The reading for this blog post came from a combination of “Natural Language Processing in Action” and the original research papers by Tomas Mikolov et al.
Fundamentals
The Word2vec model continues an established tradition of using neural networks to establish a language model. Word2vec itself is a fairly simple recurrent neural network made of,
- Input layer - words in corpus are passed in as one-hot encoded vectors
- Recurrent hidden layer - this uses a sigmoid activation function, with a number of neurons equal to the number of dimensions used to encode all the words of the vocabulary
- Output layer - this uses a sigmoid function to get a normalised probability vector from the activations of the hidden layer
The actual output value for a given run is taken to be word corresponding to the highest value in the probability vector. Once we have trained the network (see below) we can ignore the output of the network as we only care about the weights: these are what form the embeddings. In general, provided our corpus is not so specialised, we can use a pre-trained word embedding and avoid performing this step ourselves.
A big part of Word2vec is the ability to process the relationship between words, as learned by the word-embedding, using simple linear algebra - so-called “vector oriented reasoning”. Applicable to both the semantic and syntactic relationship between words, this proceeds by way of analogy,
- Semantic: vec(king) - vec(man) + vec(woman) = vec(queen) i.e. “woman” is to “queen”, as “man” is to “king”
- Syntactic: vec(apple) - vec(apples) ~= vec(banana) - vec(bananas) i.e. relate singular and plural forms
Where e.g. vec(king) is the word vector embedding given by dot product between input word vectors and weights matrix.
Approaches
How does Word2vec actually learn the relationships between words? This algorithm takes it that these relationships emerge from the cooccurrence of words. There are two main approaches to determine this cooccurrence: the skip-gram approach and the continuous bag of words (CBOW) approach.
Take the following sentence,
“The quick brown fox jumps over the lazy dog”
To generate training data we imagine having a small window that move across the document words. For instance, if this window is of five words width, we only consider samples of five words at a time (in the order they appear in the original document).

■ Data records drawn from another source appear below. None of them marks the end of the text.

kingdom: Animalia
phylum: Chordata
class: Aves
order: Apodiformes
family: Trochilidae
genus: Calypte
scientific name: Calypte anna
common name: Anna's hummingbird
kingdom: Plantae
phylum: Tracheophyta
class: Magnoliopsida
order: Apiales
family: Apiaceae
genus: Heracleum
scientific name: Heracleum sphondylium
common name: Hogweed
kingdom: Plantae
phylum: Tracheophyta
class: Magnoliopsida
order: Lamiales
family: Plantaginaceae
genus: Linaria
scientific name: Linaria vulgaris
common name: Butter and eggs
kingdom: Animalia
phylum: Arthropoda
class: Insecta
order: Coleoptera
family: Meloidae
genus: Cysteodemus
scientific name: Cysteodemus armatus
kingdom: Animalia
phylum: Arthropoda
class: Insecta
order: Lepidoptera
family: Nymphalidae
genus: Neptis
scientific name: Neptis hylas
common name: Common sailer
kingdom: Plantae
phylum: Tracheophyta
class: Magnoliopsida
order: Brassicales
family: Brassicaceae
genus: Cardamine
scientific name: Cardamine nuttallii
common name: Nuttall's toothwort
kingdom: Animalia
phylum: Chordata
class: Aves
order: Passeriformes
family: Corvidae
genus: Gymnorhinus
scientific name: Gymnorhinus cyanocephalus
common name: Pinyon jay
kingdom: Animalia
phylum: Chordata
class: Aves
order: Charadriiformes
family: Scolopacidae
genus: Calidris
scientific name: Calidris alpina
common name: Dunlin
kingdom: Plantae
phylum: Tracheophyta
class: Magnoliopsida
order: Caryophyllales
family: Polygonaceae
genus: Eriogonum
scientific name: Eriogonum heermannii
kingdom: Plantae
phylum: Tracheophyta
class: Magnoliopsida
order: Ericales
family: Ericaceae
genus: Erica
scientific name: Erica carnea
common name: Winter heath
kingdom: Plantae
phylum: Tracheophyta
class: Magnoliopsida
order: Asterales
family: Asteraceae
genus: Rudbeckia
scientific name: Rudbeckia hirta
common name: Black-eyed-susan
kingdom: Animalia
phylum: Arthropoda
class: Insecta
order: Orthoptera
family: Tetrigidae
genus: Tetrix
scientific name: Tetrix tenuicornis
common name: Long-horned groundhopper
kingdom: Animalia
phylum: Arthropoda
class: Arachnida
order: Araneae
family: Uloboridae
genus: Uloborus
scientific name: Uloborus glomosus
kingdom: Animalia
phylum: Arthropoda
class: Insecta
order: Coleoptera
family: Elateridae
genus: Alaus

In the skip-gram approach, we are trying to predict the surrounding four words for a given input word - the word in the middle of our window. “Skip-gram” because we a creating n-grams that skip over words in the document e.g. want to find relationship between “The” for input “brown” ignoring “quick”. The table below demonstrates what this would look like for the example sentence above. In the table headings used, w_t refers to the input word, and e.g. w_t-2 is the word two places before the input.
| Input Word w_t | Expected Output w_t-2 | Expected Output w_t-1 | Expected Output w_t+1 | Expected Output w_t+2 | 
|---|---|---|---|---|
| The | quick | brown | ||
| quick | The | brown | fox | |
| brown | The | quick | fox | jumps | 
The skip-gram approach can be viewed as a kind of “flipped” version of CBOW approach, and vice versa. Instead of trying the predict the surrounding words for a given input word, we are trying to find the target word for the set of surrounding words. This approach is termed “continuous” bag of words, as we can imagine finding a new bag of words for a given target word as we slide the window along our document. The table below demonstrates what this would look like for the example sentence above, with the same notation as the skip-gram example.
| Input Word w_t-2 | Input Word w_t-1 | Input Word w_t+1 | Input Word w_t+2 | Expected Output w_t | 
|---|---|---|---|---|
| quick | brown | The | ||
| The | brown | fox | quick | |
| The | quick | fox | jumps | brown | 
Using the network described above, we want to find the output vector of word probabilities for a given input word. This proceeds as a supervised learning task. Given the one-hot encoding of words in the corpus, each row in the weights matrix (from input to hidden layer) of our neural network is trained to represent the semantic meaning of individual words. That is, semantically similar words will have vector representations - they were originally surrounded by similar words.
When would you choose one approach over the other? The skip-gram approach can have superior performance over CBOW for a small corpus or with rare terms. This is because skip-gram generates more examples for a given word due to the network structure. On the other hand CBOW is faster to train and can produce higher accuracies for more frequent words.
All the best,
Tom